▶ **GOAL OF THE EXERCISE**: Recast everything from the line containing "genus: Euphorbia" down to the line containing "genus: Bulbostylis" as a Markdown table, with a No. column for the row number and a Text column for the line. Leave out blank lines.

** start SOURCE RECORDS **

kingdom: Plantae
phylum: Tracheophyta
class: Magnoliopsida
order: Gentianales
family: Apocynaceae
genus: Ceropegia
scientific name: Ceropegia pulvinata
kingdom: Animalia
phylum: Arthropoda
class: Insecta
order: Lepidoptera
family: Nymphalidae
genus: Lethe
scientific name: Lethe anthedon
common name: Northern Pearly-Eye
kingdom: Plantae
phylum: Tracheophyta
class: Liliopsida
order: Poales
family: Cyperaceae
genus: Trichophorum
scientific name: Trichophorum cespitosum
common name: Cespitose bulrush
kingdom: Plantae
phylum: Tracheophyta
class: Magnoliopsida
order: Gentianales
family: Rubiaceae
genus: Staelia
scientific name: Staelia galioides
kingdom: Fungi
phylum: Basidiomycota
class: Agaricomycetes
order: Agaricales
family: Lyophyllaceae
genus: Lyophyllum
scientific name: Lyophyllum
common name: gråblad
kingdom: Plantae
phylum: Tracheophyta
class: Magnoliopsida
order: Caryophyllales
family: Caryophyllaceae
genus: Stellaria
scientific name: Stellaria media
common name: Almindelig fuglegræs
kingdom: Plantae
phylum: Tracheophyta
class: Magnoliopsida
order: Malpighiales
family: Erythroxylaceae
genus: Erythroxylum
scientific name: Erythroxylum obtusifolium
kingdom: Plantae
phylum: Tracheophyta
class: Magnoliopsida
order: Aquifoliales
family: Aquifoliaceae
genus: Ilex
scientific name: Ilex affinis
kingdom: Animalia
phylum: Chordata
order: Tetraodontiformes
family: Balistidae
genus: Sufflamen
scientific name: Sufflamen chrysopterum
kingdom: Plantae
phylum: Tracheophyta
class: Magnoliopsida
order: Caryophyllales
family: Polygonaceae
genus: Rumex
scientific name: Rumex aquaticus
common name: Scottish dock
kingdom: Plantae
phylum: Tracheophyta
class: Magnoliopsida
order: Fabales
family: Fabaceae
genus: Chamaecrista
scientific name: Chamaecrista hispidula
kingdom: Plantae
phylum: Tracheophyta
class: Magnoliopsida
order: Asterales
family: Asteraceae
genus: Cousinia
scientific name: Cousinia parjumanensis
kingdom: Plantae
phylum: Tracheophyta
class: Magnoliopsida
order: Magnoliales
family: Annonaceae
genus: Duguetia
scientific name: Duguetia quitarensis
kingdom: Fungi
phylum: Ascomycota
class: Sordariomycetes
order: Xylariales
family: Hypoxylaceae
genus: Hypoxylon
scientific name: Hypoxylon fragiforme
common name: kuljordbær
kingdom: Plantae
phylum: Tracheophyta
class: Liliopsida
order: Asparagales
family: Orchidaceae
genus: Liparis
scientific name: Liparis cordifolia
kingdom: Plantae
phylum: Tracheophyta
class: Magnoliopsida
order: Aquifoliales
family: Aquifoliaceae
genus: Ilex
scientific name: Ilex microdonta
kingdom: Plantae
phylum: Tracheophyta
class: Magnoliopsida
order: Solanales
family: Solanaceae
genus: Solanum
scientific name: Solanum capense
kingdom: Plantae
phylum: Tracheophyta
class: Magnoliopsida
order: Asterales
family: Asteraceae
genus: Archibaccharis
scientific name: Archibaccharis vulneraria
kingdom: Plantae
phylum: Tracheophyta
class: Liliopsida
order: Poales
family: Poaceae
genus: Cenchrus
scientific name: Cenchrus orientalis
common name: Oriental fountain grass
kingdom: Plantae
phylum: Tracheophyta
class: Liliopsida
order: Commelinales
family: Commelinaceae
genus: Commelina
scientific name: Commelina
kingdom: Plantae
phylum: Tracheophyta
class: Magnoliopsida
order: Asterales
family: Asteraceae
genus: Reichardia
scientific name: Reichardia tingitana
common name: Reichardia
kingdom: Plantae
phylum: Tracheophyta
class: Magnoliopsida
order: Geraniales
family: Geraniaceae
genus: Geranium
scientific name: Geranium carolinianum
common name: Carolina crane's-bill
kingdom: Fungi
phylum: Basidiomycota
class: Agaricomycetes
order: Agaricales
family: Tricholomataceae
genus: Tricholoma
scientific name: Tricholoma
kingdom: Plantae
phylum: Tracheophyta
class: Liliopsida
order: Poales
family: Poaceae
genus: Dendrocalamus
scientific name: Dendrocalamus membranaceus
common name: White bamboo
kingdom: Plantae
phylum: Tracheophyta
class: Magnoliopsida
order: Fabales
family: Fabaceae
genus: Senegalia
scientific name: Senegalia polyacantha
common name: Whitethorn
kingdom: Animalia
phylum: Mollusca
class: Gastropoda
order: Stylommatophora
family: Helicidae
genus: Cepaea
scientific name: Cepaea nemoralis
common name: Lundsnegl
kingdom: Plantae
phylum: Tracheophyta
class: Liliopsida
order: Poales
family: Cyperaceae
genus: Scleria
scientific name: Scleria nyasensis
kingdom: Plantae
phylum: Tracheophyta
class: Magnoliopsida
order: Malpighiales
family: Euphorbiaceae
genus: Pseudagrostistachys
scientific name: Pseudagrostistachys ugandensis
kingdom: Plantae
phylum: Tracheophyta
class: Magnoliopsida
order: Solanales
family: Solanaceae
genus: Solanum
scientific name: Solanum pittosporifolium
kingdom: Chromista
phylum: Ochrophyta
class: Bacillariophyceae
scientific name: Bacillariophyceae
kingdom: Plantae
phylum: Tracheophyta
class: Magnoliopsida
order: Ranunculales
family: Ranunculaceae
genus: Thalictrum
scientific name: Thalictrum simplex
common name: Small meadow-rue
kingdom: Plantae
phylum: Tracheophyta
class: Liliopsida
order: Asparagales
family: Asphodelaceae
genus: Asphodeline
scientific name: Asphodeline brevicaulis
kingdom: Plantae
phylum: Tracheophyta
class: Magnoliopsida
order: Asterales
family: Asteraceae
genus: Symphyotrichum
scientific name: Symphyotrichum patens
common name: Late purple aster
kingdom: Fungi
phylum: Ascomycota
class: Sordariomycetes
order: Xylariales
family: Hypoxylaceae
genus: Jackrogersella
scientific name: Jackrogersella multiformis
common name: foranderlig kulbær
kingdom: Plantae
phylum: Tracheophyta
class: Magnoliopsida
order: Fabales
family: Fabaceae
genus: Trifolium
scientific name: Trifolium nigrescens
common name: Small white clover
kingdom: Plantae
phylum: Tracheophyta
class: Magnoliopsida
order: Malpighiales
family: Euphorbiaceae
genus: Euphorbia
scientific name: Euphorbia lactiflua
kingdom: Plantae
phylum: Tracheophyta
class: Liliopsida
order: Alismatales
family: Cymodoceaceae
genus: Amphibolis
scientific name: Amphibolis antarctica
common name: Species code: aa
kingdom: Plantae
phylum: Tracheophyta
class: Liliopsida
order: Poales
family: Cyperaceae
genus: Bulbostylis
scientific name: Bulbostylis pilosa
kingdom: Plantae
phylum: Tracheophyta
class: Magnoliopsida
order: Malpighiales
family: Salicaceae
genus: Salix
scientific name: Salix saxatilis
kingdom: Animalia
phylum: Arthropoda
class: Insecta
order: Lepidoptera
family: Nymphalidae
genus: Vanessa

** end SOURCE RECORDS **

▶ **WRITTEN ANSWER**:
| No. | Text |
|---|---|
| 1 | genus: Euphorbia |
| 2 | scientific name: Euphorbia lactiflua |
| 3 | kingdom: Plantae |
| 4 | phylum: Tracheophyta |
| 5 | class: Liliopsida |
| 6 | order: Alismatales |
| 7 | family: Cymodoceaceae |
| 8 | genus: Amphibolis |
| 9 | scientific name: Amphibolis antarctica |
| 10 | common name: Species code: aa |
| 11 | kingdom: Plantae |
| 12 | phylum: Tracheophyta |
| 13 | class: Liliopsida |
| 14 | order: Poales |
| 15 | family: Cyperaceae |
| 16 | genus: Bulbostylis |